La prossima frontiera sono i disturbi dello spettro dell’autismo, una sfida che trova molte resistenze ideologiche, ma ancora una volta la scienza ci dice che alla base delle future abilità sociocomunicative sembrano esserci elementari e severi disturbi dell’attenzione, proprio quelli che alcuni videogiochi sono in grado di migliorare, come un’ideale palestra in cui questi meccanismi vengono efficacemente allenati. La scienza avanza accumulando evidenze, poi spetta ai clinici e ai politici illuminati investire risorse per renderle utili per la salute dei nostri figli.
Se dovesse dare un consiglio a un genitore che vuole iniziare ad approcciare l’utilizzo terapeutico dei videogiochi, quale sarebbe?
Il primo sarebbe quello di ricordare a tutti i genitori che il “videogioco” è prima di tutto un “gioco”, uno strumento creato per divertire ed imparare, mettersi alla prova, migliorando le proprie abilità percettive e sensorimotorie, sociali, cognitive e di controllo delle emozioni, e non un demone da sconfiggere.

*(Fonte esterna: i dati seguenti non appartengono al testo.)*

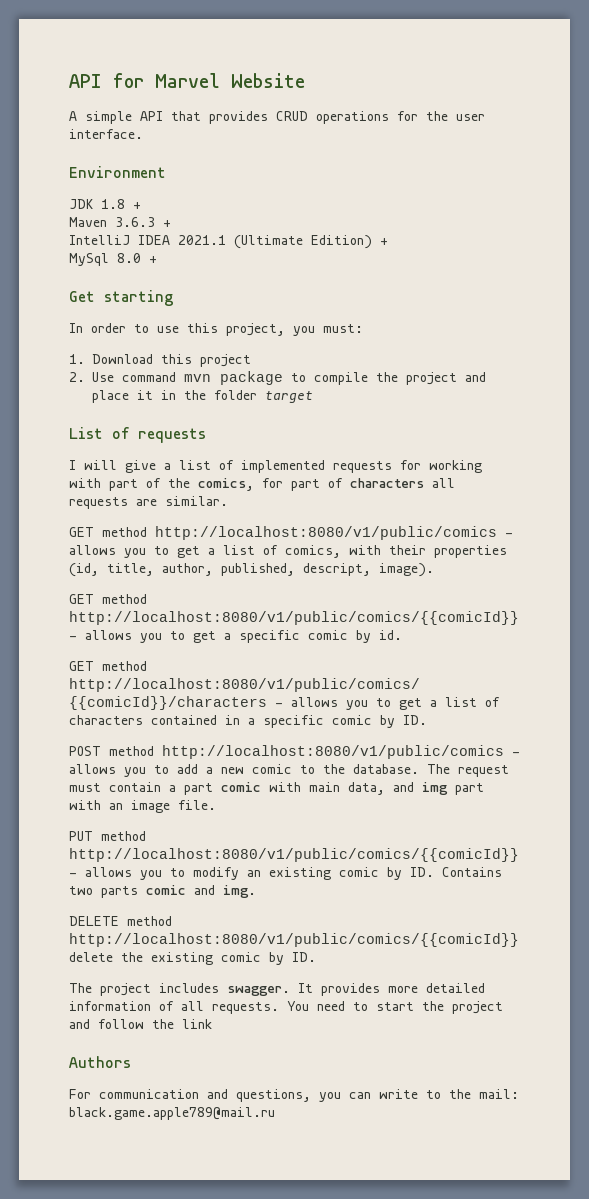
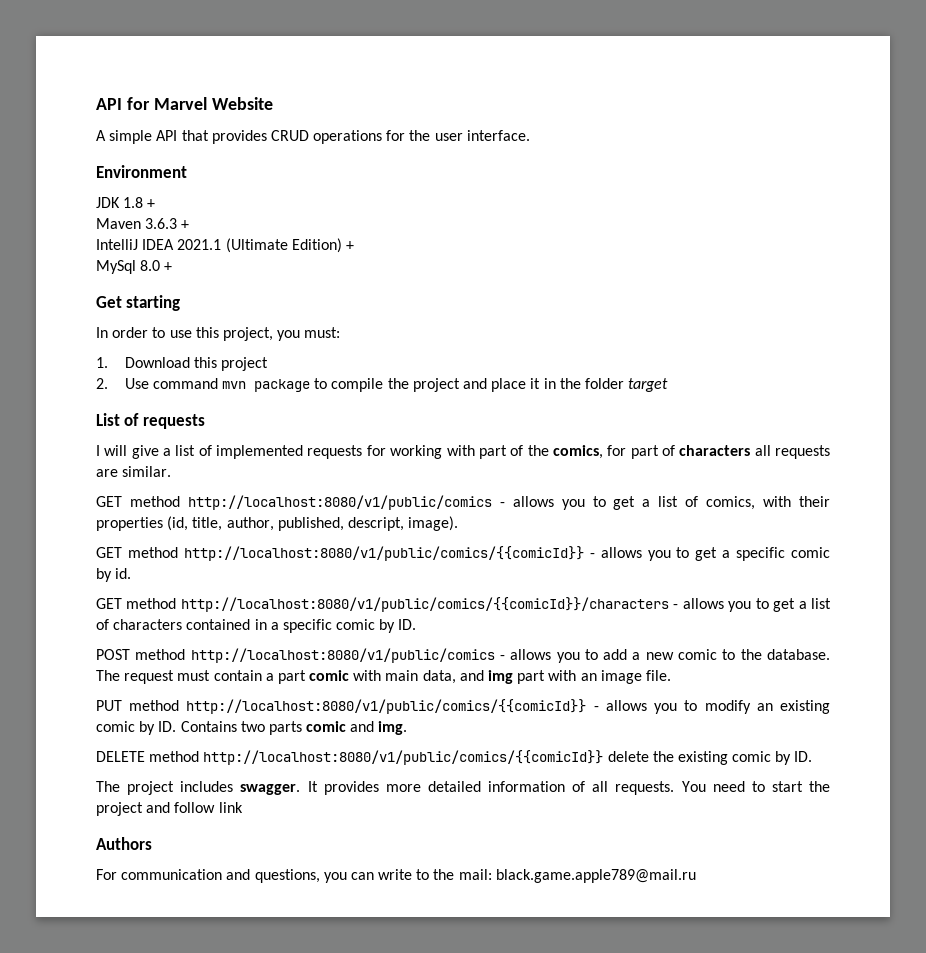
[152,1019,174,1029] the -> (216, 807) none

Ovviamente, il genitore dovrà essere capace di limitarne l’uso per evitare possibili abusi: tutto ciò che provoca piacere è soggetto a possibili dipendenze.
Secondo consiglio, forse più rilevante del primo, non cercate di fare gli specialisti della riabilitazione neuropsicologica senza averne le basi, affidatevi a esperti competenti in materia che hanno studiato come utilizzare al meglio questi strumenti tecnologici.
Purtroppo, molti centri clinici richiedono tempo per poter fare proprie le nuove conoscenze messe a disposizione dalla ricerca scientifica. Chiedete al centro clinico che ha in carico i vostri figli verifiche costanti dell’efficacia dei trattamenti che stanno intraprendendo. Supportate i vostri figli nel perseguire la scoperta delle proprie passioni educative, cognitive, sociali e perché no, sportive, giocando s’impara e se ci si diverte si impara di più e meglio!